Et elle commence à me demander de quoi, pourquoi... J'ai rien dit pendant un moment, je voulais plus parler, et puis j'ai fini par lacher en éclatant en sanglots "je veux pas être une fille, je veux pas être une fille"
Ma mère a bloqué puis "ah. Tu souffres d'être une fille ?"; j'ai juste hoché la tête, j'avais mal au ventre et je pouvais plus parler à part pour dire "j'ai froid"
Elle est allée payer, elle m'a mis dans la voiture et elle a rien dit pendant tout le trajet. En arrivant on s'est assis sur le canapé et j'ai eu un mal fou à m'exprimer, j'y arrivais pas, j'avais l'impression que tout tournait autour de mes problèmes de règles alors que pour moi y avait tellement plus que ça... Et surtout, j'arrivais pas à lui dire que c'était pas "je veux pas être une fille" mais plutôt "je veux être un garçon"
Malgré tout, j'avais l'impression qu'elle se montrait compréhensive, et elle m'a dit qu'elle m'aimait, que j'étais son enfant, etc.
Et puis le lendemain en parlant de nouveau de mes problèmes gynéco... "Tu es malade, j'en ai vraiment conscience maintenant. Je veux que tu comprennes qu'être une femme, c'est pas ça." Comprendre, t'as pas eu un bon aperçu de la vie d'une femme donc t'en as une image négative, c'est juste ça le problème, attends de guérir. Ah heu oui mais... Ben non, j'ai pas protesté, débattre me demandait trop de force. J'ai pas re-eu de nouvelles de ce coming out, qu'elle a semblé tout simplement oublier (le week end suivant elle insistait pour qu'on m'achète une jupe alors que j'avais dit non mille fois, attention je dis pas qu'un mec, trans ou cis, peut pas porter de jupes, juste moi je peux pas, du moins pour l'instant, question de mal être)

CONSIGNE A:
Recopiez l'extrait à partir des mots « Ma mère a bloqué » jusqu'aux mots « son enfant, etc. » inclus, en remplaçant « canapé » par « lit ».
L'extrait et les lignes ne proviennent pas de la même source.

DONNÉES:
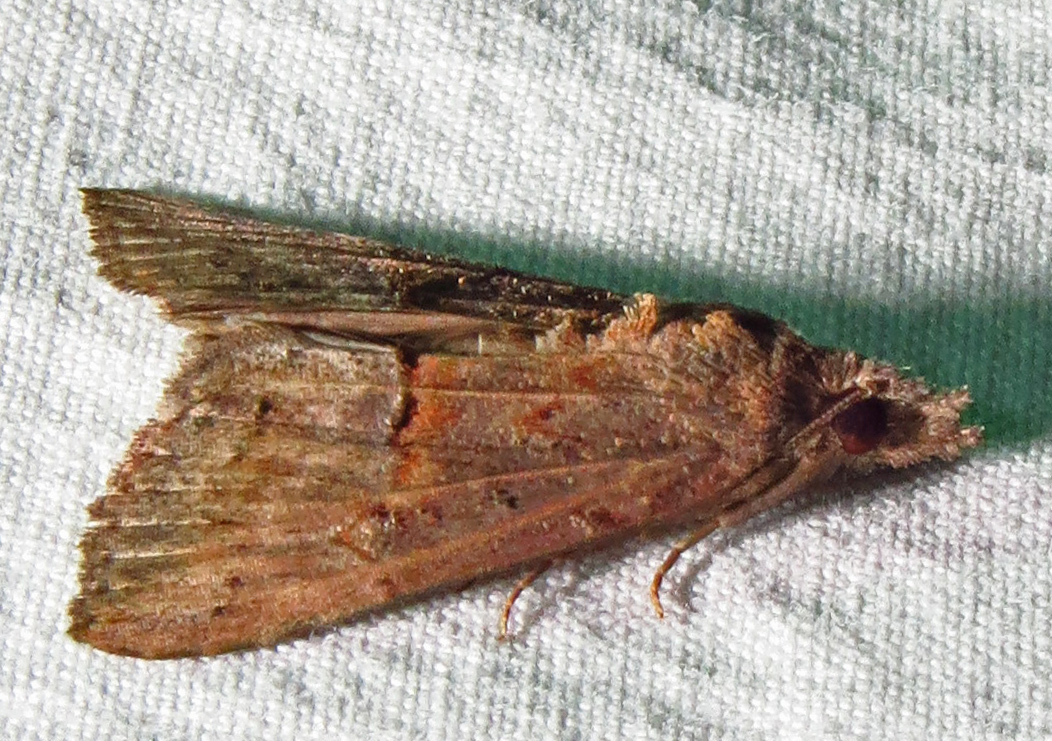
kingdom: Animalia
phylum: Arthropoda
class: Insecta
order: Lepidoptera
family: Erebidae
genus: Hypena
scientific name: Hypena scabra
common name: Green cloverworm
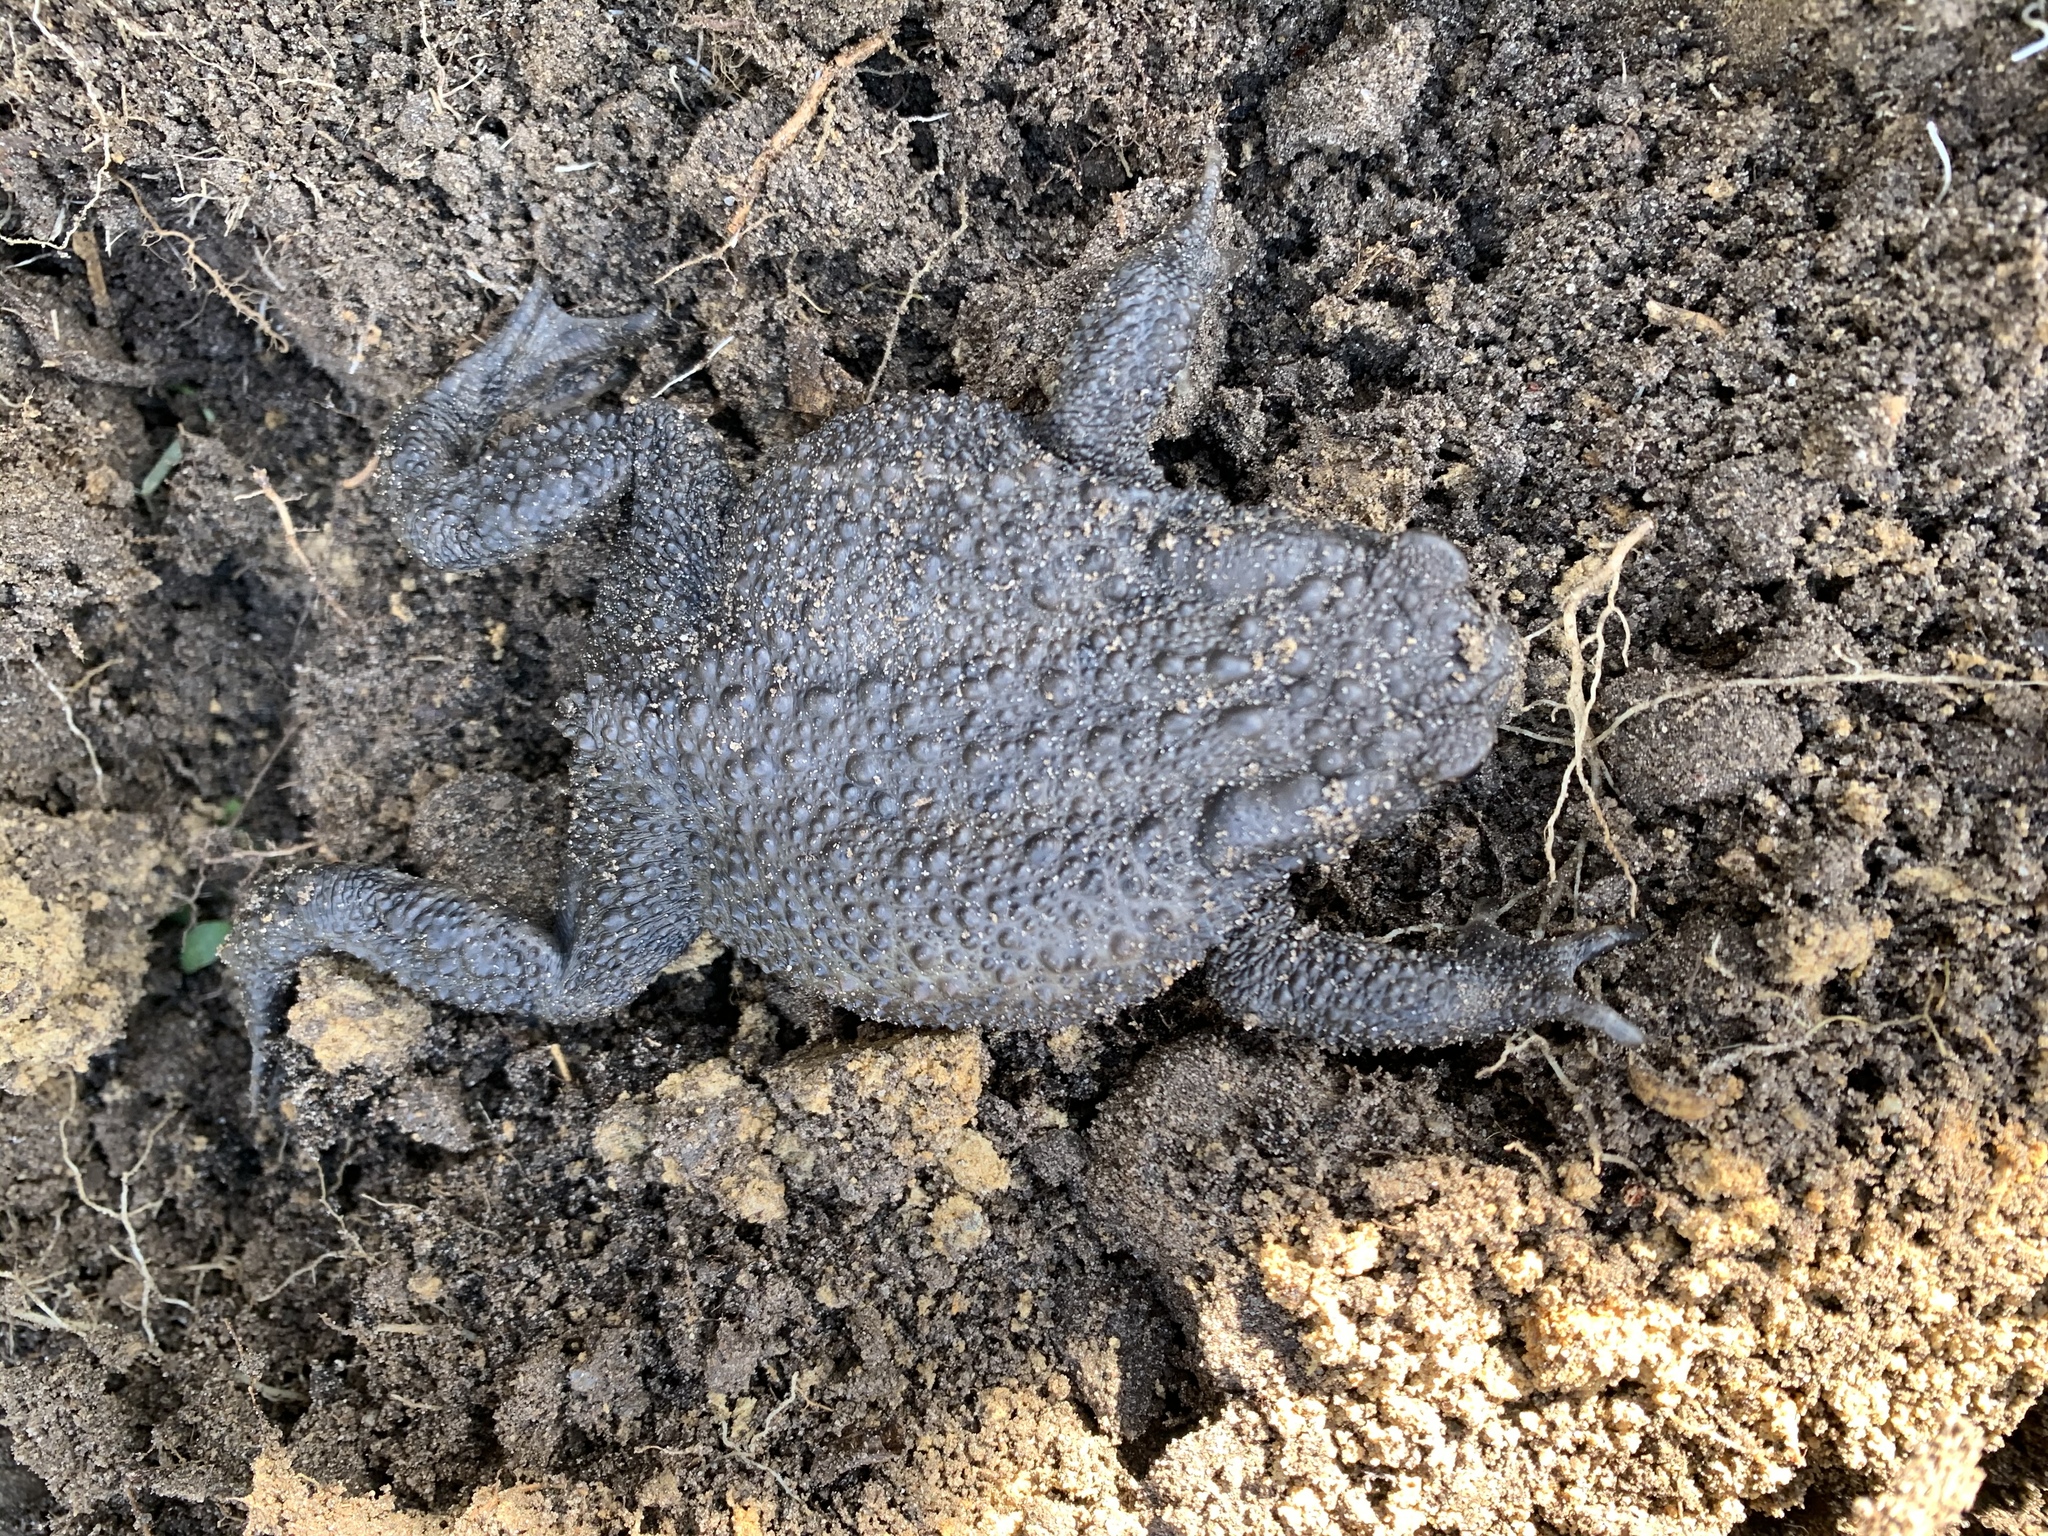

CONSIGNE B:
Reproduisez mot pour mot toutes les lignes du bloc 1, en omettant les images.

RÉPONSE ATTENDUE A:
Ma mère a bloqué puis "ah. Tu souffres d'être une fille ?"; j'ai juste hoché la tête, j'avais mal au ventre et je pouvais plus parler à part pour dire "j'ai froid"
Elle est allée payer, elle m'a mis dans la voiture et elle a rien dit pendant tout le trajet. En arrivant on s'est assis sur le lit et j'ai eu un mal fou à m'exprimer, j'y arrivais pas, j'avais l'impression que tout tournait autour de mes problèmes de règles alors que pour moi y avait tellement plus que ça... Et surtout, j'arrivais pas à lui dire que c'était pas "je veux pas être une fille" mais plutôt "je veux être un garçon"
Malgré tout, j'avais l'impression qu'elle se montrait compréhensive, et elle m'a dit qu'elle m'aimait, que j'étais son enfant, etc.

RÉPONSE ATTENDUE B:
kingdom: Animalia
phylum: Arthropoda
class: Insecta
order: Lepidoptera
family: Erebidae
genus: Hypena
scientific name: Hypena scabra
common name: Green cloverworm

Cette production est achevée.